## Task statement
From the data below, return each line in which the string "Подмосковье" is found.

──────── Records provided

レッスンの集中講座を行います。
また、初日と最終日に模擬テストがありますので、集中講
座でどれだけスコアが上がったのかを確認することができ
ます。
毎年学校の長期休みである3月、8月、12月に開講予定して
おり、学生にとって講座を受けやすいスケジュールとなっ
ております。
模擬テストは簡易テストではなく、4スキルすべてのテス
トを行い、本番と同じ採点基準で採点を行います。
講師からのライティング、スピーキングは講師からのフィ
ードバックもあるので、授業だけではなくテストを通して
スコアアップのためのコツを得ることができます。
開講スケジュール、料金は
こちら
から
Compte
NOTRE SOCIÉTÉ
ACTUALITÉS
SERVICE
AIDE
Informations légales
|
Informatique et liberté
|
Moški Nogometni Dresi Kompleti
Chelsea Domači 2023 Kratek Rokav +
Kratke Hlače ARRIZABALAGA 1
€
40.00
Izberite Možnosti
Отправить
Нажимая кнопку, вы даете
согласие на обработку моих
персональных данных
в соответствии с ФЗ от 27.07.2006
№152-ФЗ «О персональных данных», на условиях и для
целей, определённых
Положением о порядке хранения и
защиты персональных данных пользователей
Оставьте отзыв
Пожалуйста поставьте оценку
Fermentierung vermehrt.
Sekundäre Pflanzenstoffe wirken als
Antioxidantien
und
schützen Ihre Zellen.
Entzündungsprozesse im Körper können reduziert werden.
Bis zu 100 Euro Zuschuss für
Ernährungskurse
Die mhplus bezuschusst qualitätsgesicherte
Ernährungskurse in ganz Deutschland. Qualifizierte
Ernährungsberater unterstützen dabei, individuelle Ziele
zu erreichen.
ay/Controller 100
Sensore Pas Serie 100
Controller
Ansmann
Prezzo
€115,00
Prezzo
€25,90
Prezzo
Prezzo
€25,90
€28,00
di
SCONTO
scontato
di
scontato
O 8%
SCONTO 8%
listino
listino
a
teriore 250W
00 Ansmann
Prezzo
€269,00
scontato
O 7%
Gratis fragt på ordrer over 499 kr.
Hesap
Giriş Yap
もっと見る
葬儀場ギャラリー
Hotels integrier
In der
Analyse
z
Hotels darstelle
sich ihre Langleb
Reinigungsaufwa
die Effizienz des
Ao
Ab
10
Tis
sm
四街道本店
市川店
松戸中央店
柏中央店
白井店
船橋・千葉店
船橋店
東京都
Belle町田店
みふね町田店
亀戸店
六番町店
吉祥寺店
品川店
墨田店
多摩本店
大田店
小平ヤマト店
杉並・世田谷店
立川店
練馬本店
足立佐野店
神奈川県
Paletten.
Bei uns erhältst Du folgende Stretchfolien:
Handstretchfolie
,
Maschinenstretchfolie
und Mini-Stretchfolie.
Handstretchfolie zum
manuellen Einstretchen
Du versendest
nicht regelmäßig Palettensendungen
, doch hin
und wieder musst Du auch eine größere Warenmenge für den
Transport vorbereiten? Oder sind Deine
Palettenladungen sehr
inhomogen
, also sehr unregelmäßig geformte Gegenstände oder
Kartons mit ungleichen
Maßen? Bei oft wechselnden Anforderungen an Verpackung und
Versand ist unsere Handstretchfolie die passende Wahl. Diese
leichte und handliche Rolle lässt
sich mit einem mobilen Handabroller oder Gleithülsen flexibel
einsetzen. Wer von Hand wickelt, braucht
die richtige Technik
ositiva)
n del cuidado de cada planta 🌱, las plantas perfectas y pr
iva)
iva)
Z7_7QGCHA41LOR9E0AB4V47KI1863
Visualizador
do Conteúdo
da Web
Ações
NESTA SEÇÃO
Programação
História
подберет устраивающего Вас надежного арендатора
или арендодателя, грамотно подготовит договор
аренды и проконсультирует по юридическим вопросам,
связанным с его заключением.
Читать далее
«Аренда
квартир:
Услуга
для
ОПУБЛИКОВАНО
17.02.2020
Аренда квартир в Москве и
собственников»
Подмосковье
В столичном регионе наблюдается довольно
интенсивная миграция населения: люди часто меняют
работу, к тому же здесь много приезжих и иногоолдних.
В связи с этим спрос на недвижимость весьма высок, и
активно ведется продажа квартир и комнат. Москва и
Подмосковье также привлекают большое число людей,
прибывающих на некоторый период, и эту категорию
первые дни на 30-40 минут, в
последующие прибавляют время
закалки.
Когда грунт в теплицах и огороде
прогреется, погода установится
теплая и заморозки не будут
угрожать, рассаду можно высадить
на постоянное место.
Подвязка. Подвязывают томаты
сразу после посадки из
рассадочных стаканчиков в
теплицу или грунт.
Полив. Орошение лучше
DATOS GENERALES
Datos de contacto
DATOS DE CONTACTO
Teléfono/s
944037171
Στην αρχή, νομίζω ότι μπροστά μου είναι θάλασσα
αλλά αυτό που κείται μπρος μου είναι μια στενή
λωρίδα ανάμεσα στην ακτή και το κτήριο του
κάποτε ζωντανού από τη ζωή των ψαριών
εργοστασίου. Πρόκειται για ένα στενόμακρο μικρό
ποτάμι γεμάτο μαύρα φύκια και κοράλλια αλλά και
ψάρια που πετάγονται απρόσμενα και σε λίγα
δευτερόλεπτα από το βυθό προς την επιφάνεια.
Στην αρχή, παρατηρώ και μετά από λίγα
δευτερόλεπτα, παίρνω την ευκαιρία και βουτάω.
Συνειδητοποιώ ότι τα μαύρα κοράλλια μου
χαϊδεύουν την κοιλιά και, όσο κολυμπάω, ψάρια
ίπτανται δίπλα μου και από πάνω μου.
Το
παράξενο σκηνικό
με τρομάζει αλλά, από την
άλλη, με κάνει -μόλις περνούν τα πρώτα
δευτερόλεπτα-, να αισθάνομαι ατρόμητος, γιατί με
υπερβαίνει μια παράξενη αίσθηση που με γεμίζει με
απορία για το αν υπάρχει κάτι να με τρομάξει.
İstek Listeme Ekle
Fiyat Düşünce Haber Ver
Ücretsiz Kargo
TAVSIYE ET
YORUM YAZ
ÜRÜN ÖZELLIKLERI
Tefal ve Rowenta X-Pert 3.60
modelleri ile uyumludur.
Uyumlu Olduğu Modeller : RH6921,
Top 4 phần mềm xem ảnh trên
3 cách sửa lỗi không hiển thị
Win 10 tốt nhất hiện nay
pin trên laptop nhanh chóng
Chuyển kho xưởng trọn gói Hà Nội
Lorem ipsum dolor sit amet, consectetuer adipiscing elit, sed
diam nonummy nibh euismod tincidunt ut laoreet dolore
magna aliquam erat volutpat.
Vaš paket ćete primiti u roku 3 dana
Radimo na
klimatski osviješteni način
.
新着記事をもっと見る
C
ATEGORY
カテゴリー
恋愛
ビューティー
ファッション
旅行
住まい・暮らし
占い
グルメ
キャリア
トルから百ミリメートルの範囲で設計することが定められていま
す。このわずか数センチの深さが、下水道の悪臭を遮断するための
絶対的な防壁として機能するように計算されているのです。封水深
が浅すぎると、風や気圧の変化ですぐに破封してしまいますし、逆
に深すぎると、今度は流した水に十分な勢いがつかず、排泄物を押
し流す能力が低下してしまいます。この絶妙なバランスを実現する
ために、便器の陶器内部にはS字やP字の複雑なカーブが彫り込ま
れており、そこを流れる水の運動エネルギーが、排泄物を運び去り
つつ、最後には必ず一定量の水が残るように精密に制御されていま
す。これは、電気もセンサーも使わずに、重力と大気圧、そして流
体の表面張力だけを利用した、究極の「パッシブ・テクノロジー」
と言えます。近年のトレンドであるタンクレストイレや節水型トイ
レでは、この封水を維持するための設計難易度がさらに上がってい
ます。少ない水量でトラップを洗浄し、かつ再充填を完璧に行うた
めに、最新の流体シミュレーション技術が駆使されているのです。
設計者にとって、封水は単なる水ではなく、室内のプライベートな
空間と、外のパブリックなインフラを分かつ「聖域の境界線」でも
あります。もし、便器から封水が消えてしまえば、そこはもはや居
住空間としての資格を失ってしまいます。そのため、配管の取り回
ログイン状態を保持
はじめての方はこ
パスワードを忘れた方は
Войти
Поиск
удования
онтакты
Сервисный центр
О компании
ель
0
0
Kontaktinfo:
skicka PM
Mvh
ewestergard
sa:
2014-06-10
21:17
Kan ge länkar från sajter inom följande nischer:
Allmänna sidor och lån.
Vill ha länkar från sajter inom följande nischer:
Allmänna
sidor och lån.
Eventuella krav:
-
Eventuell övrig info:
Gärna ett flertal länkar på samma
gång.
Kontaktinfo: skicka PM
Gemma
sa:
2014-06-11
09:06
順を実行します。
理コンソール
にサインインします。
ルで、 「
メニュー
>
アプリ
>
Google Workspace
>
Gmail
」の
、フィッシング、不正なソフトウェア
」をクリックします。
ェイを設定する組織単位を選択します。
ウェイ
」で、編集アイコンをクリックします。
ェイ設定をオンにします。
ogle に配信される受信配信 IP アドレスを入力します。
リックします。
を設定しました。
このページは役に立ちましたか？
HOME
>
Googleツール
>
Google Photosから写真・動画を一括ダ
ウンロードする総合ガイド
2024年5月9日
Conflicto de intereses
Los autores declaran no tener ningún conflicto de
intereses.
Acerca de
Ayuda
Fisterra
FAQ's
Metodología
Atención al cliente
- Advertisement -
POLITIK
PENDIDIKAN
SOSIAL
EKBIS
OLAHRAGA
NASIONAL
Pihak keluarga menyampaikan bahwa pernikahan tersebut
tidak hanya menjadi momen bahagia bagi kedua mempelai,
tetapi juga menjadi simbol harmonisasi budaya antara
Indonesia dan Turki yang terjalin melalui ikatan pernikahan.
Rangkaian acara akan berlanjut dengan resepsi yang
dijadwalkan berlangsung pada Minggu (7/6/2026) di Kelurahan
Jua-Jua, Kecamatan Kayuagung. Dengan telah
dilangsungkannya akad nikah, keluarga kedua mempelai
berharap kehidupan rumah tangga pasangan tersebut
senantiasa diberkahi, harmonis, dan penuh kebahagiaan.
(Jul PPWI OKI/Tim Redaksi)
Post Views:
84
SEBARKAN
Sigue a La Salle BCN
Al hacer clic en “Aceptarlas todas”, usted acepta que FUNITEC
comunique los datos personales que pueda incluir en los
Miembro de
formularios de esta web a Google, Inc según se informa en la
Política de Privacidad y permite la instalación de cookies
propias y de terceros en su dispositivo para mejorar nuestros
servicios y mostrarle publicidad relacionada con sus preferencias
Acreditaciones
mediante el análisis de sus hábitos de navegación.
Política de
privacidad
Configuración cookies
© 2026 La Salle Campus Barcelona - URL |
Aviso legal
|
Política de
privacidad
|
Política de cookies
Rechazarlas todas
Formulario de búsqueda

────────────────

## Answer section
Подмосковье
Подмосковье также привлекают большое число людей,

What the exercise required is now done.